When it was safe, we went into the forest behind the property. There was total silence, and no birds or wildlife. The trees were like black pencils, with the occasional random one untouched.

murrindindi-state-forest-black-saturday

Our forest was like something from a Grimm’s fairytale. Photo: Louise Talbot

Like the landscape, I felt like a husk. I wanted to be somewhere else with the boys and went to stay with relatives and friends in Melbourne. I didn’t even take clothes for the kids – theirs were all smoke damaged.

But I was lucky, so lucky.

After three weeks, I was one of the first reporters to enter the north-east town of Kinglake after the police cordon was lifted. More than 100 people had died there.
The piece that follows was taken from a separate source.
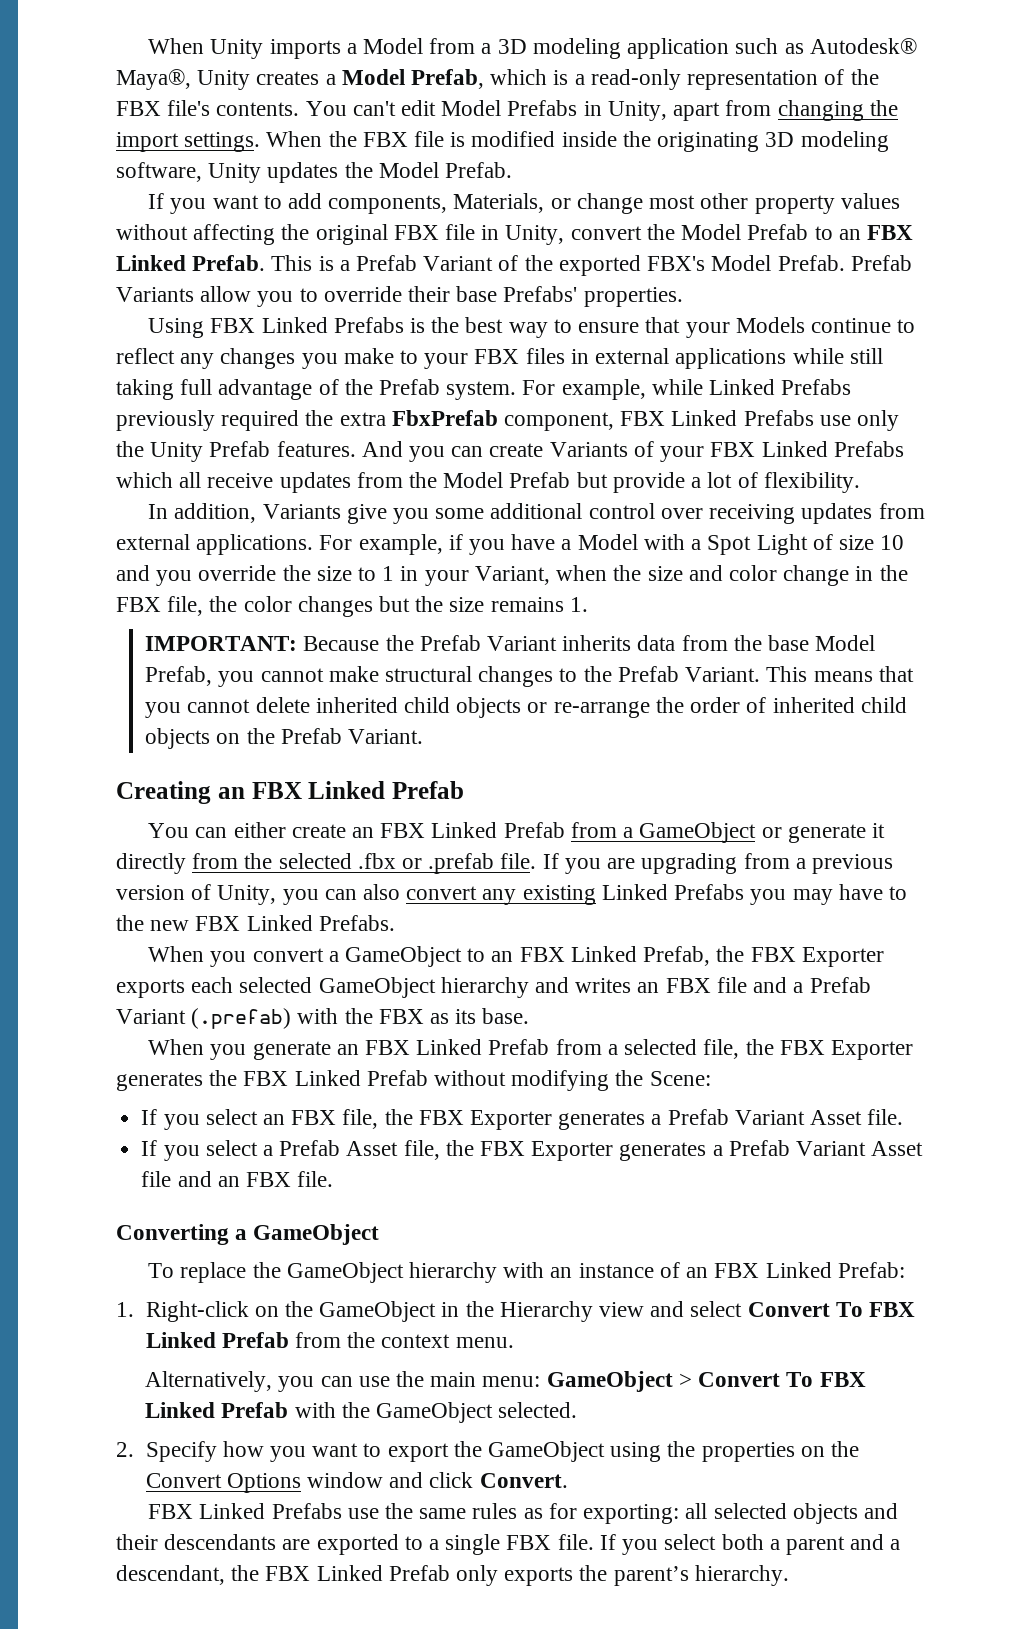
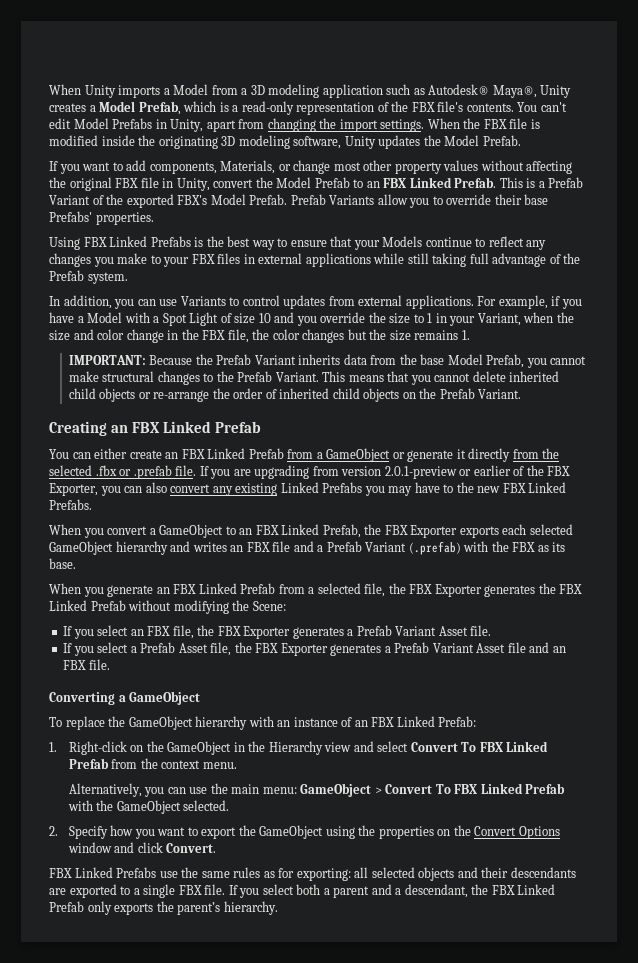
[522,379,852,400] [116,410,900,431] [116,441,904,462] [116,472,860,493] [148,503,796,524] For example, while Linked Prefabs previously required the extra FbxPrefab component, FBX Linked Prefabs use only the Unity Prefab features. And you can create Variants of your FBX Linked Prefabs which all receive updates from the Model Prefab but provide a lot of flexibility. // In addition, Variants give you some additional control over receiving -> [49,295,280,309] // In addition, you can use Variants to control
[795,854,893,874] [116,884,277,905] a previous version of Unity, -> [341,465,571,479] [49,483,98,496] version 2.0.1-preview or earlier of the FBX Exporter,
I drove past kilometres of burnt-out homes and cars. The incredible national park was just smouldering ash. A woman breastfeeding her baby in a caravan walked me to piles of black muck that had been her home. A young electrician recounted the trauma of ringing his parents to say goodbye as he hid under a blanket with his wife.

And then I drove through Flowerdale, where 13 people died and 201 homes were lost. A local CFA crew stood outside their station, shattered by sleepless weeks, reading a message spray-painted on their roller door: “CFA c–––s … why didn’t you tell us the mountain [Kinglake] was on fire?”

Really? After days of battling the worst bushfires this country had seen, the volunteers who were the only front line were the target? In the community, the emotional rollercoaster of sorrow and bewilderment turned to anger.

Murrindindi mayor Lyn Gunter

Murrindindi mayor Lyn Gunter (second from left) at a community meeting in Flowerdale on February 20, 2009. Photo: AAP

People felt they’d been failed by lack of alerts, tankers, aerial support.

They wanted to know if something more accountable than nature was to blame.

A specialist police taskforce was set up. A CFA volunteer was wrongly accused by media of lighting the Murrindindi fire. Three eventual reports after the royal commission found both the Murrindindi and Kilmore East fires were triggered by fallen power lines.

A law firm successfully ran the largest class action in Australian legal history and when thousands of people received cheques in 2016 it was seen as some sort of closure on an unimaginable event. It’s not. This year, looking at our bone-dry paddocks, the dust kicked up by our now-grown boys heading down the driveway in their cars, I’m nervous.

There will be another Black Saturday. Whether it’s now, stuck in an El Nino weather pattern or later, when climate change really grabs hold, I don’t know.

Next time, will we be safe in the dam? Will the boys be on CFA trucks with James? Will there be warnings? With fire, there’s so much you can’t tell until it’s too late.

TND weekend news editor Louise Talbot and her husband bought a 16-hectare property in the Yarra Valley just before Black Saturday. For two weeks after the fire they didn’t know that home had been saved by neighbours. They still live there, with their sons, 15 horses and three dogs.